Just south of us there’s a small, metropolitan airport. Mostly Cessnas, Beechcrafts and the occasional Lear or Gulfstream fly in and out of there. Ever since my older daughter was about 2, she liked to look up and see airplanes as they flew by. Occasionally, we’d see a big jet flying overhead to land at the "real" airport about 20 miles away.
So now, playing in the backyard with my two girls, it was really strange not to see any planes. What is even stranger, is not to see any contrails no clouds.
Literally, there was not a cloud in the sky. I could not remember ever truly seeing that before. Granted, people would say,
There’s not a cloud in the sky.
But that wouldn’t ever really be true. I think there was always some high altitude contrail, or the drifting wisps of contrails somewhere overhead. At least, there may have been one hour, or one afternoon, in one particular place where it may truly have been cloudless. But generally speaking, I daresay there had not been 2 consecutive such days.
But now the sky was cloudless.
Boeing’s first commercial jetliner, the 707, entered the market in 1957. In my mind’s eye, from that year forward, the skies on a daily basis became littered with white whisps trailing from the wings and exhausts of those mighty jets. Those engines of commerce. Those modern day clydesdale horses, trucking man and material to every corner of the planet. Those trails of cloud even spawned conspiracy theories about government plans to spray various chemicals over an unsuspecting populus. Those artificial clouds were part of us.
But now the skies over my backyard, over my children, were literally empty. The geese were even reluctant to risk the wrath of the FAA, for they too, seemed forbidden to fly.
Those empty skies juxtaposed two scenes. One, the skies of the midwest in 1956 before the arrival of those metal beasts of burden. The last year that the skies were empty. America the strong. America the great. America the potential. America the hope. We were still learning the role of a superpower, suffering some growing pains as we explored our limits. The world was smaller, in a sense. We knew our enemies as well as our possible enemies, and at times, even joined with them.
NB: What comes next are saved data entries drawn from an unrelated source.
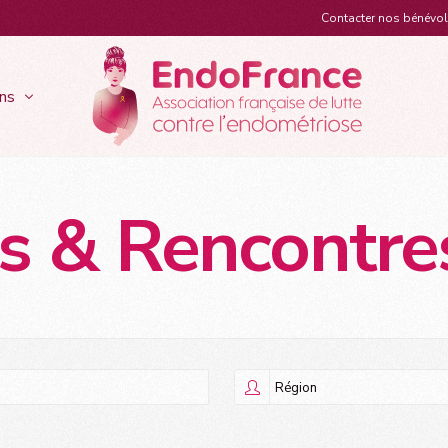
Contacter nos bénévo
ns
 & Rencontres
ts
Recherches & actions santé
Act
ymptômes
Que faire lorsqu’on est atteinte ?
 & Rencontres en région
Appels à Projets & Bourses EndoFrance
Les 
 douleurs lors des
Les traitements
x couleurs d’Endofrance
La recherche scientifique
Stra
els
Le diagnostic
Parcours de soins et qualité de vie
Les 
tifs
Lutter contre la douleur
Éducation thérapeutique
Hist
ureuses
Travailler avec l’endométriose
Un 1er diplôme inter universitaire
Gui
iennes
La ménopause
ique
Vivre avec l’endométriose
aires
La préservation ovocytaire
L’assistance médicale à la procréation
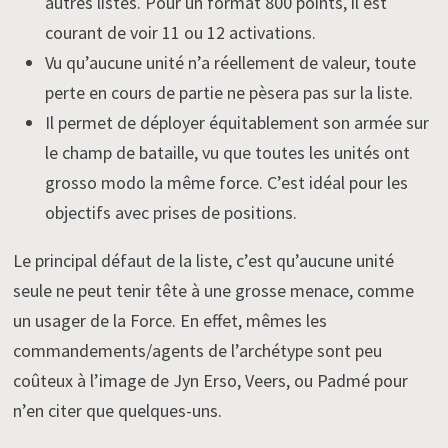
autres listes. Pour un format 800 points, il est
courant de voir 11 ou 12 activations.
Vu qu’aucune unité n’a réellement de valeur, toute
perte en cours de partie ne pèsera pas sur la liste.
Il permet de déployer équitablement son armée sur
le champ de bataille, vu que toutes les unités ont
grosso modo la même force. C’est idéal pour les
objectifs avec prises de positions.
Le principal défaut de la liste, c’est qu’aucune unité
seule ne peut tenir tête à une grosse menace, comme
un usager de la Force. En effet, mêmes les
commandements/agents de l’archétype sont peu
coûteux à l’image de Jyn Erso, Veers, ou Padmé pour
n’en citer que quelques-uns.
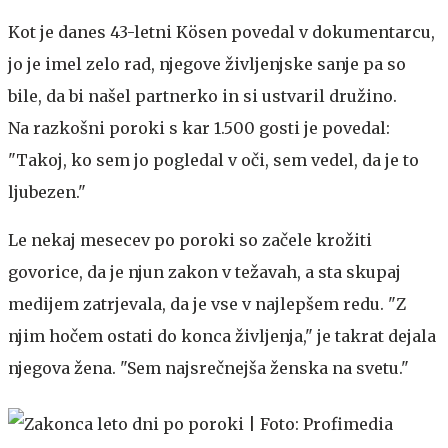
Kot je danes 43-letni Kösen povedal v dokumentarcu,
jo je imel zelo rad, njegove življenjske sanje pa so
bile, da bi našel partnerko in si ustvaril družino.
Na razkošni poroki s kar 1.500 gosti je povedal:
"Takoj, ko sem jo pogledal v oči, sem vedel, da je to
ljubezen."
Le nekaj mesecev po poroki so začele krožiti
govorice, da je njun zakon v težavah, a sta skupaj
medijem zatrjevala, da je vse v najlepšem redu. "Z
njim hočem ostati do konca življenja," je takrat dejala
njegova žena. "Sem najsrečnejša ženska na svetu."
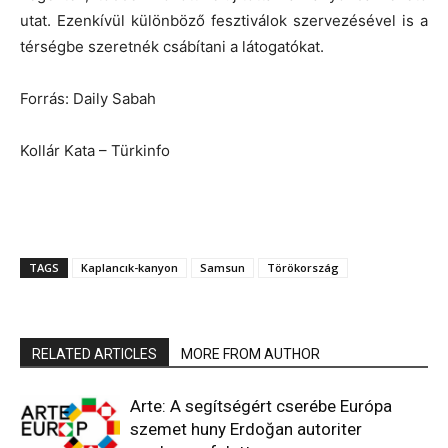
utat. Ezenkívül különböző fesztiválok szervezésével is a
térségbe szeretnék csábítani a látogatókat.
Forrás: Daily Sabah
Kollár Kata – Türkinfo
TAGS
Kaplancık-kanyon
Samsun
Törökország
RELATED ARTICLES
MORE FROM AUTHOR
Arte: A segítségért cserébe Európa
szemet huny Erdoğan autoriter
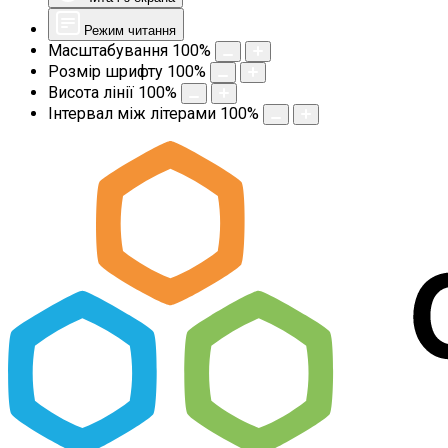
Режим читання
Масштабування
100
%
Розмір шрифту
100
%
Висота лінії
100
%
Інтервал між літерами
100
%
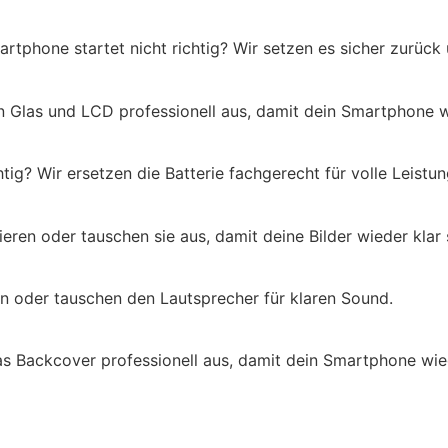
tphone startet nicht richtig? Wir setzen es sicher zurück
en Glas und LCD professionell aus, damit dein Smartphone w
htig? Wir ersetzen die Batterie fachgerecht für volle Leistun
eren oder tauschen sie aus, damit deine Bilder wieder klar 
eren oder tauschen den Lautsprecher für klaren Sound.
as Backcover professionell aus, damit dein Smartphone wie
That sky stood in contrast with the sky I saw that week, the same sky from 1956, devoid of any sign that jets even existed. America the strong, but shaken. America the great, but hated. America the potential target. America the hope, but object of resentment. We are still a superpower, but no "super" power can protect us. The world is indeed smaller, now with the information technology that we have today, anyone can reach anyone anywhere anytime. And we do not know our enemies, our possible enemies, and sometimes, we don’t even know our friends. We want to join with them, with all of them, for our protection, but many do not want to join with us.
Even the issue of protection, here in my backyard with my girls, harkens back to the days before jets. Neighbors kept each other safe. Neighbors knew each other – really knew each other. Knew not just the names of their kids, their dogs, their cats, but birthdays, jobs, tools, medical conditions, even knew secrets. That knowledge helped keep everyone safer. Things had a pattern, so a disruption in the pattern was noticed. And was suspicious. There was security in that pattern.
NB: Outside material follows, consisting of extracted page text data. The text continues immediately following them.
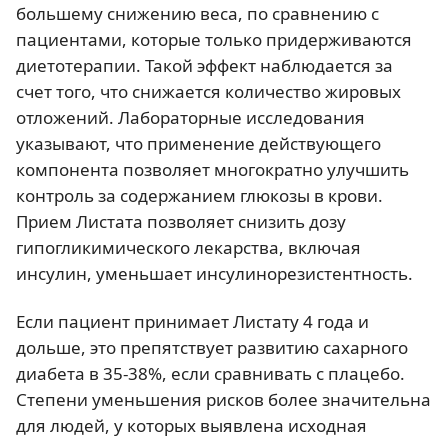
большему снижению веса, по сравнению с
пациентами, которые только придерживаются
диетотерапии. Такой эффект наблюдается за
счет того, что снижается количество жировых
отложений. Лабораторные исследования
указывают, что применение действующего
компонента позволяет многократно улучшить
контроль за содержанием глюкозы в крови.
Прием Листата позволяет снизить дозу
гипогликимического лекарства, включая
инсулин, уменьшает инсулинорезистентность.
Если пациент принимает Листату 4 года и
дольше, это препятствует развитию сахарного
диабета в 35-38%, если сравнивать с плацебо.
Степени уменьшения рисков более значительна
для людей, у которых выявлена исходная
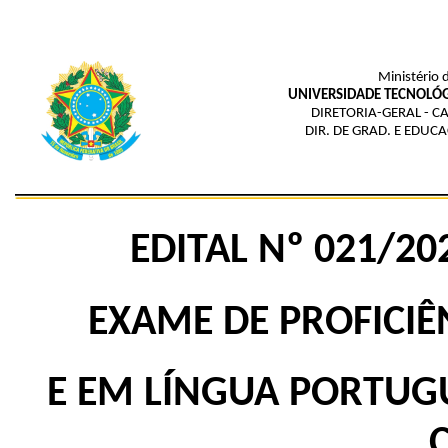
Ministério 
UNIVERSIDADE TECNOLÓG
DIRETORIA-GERAL - C
DIR. DE GRAD. E EDUC
EDITAL Nº 021/2
EXAME DE PROFICIÊ
E EM LÍNGUA PORTUGU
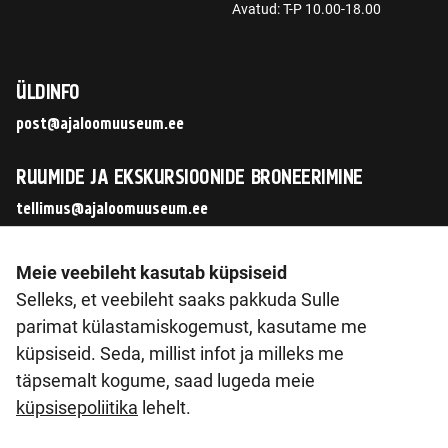
Avatud: T-P 10.00-18.00
ÜLDINFO
post@ajaloomuuseum.ee
RUUMIDE JA EKSKURSIOONIDE BRONEERIMINE
tellimus@ajaloomuuseum.ee
JÄLGI MEID SOTSIAALMEEDIAS
Meie veebileht kasutab küpsiseid
Selleks, et veebileht saaks pakkuda Sulle
parimat külastamiskogemust, kasutame me
küpsiseid. Seda, millist infot ja milleks me
© 2026 Eesti Ajaloomuuseum SA
täpsemalt kogume, saad lugeda meie
Pirita tee 56, 12011 Tallinn
küpsisepoliitika
lehelt.
Reg. nr 90014603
The empty skies were a disruption of the pattern. Caused by a failure of protection. Caused by a failure of us to protect ourselves. A failure to know ourselves.
Now, playing in the backyard with my two girls, I cannot look at the sky as I did before. I see the contrails now, and remember that they were not always there. The world is not as it was when the first jet flew. It is not as it was when the jets briefly stopped. And it will not be the same again.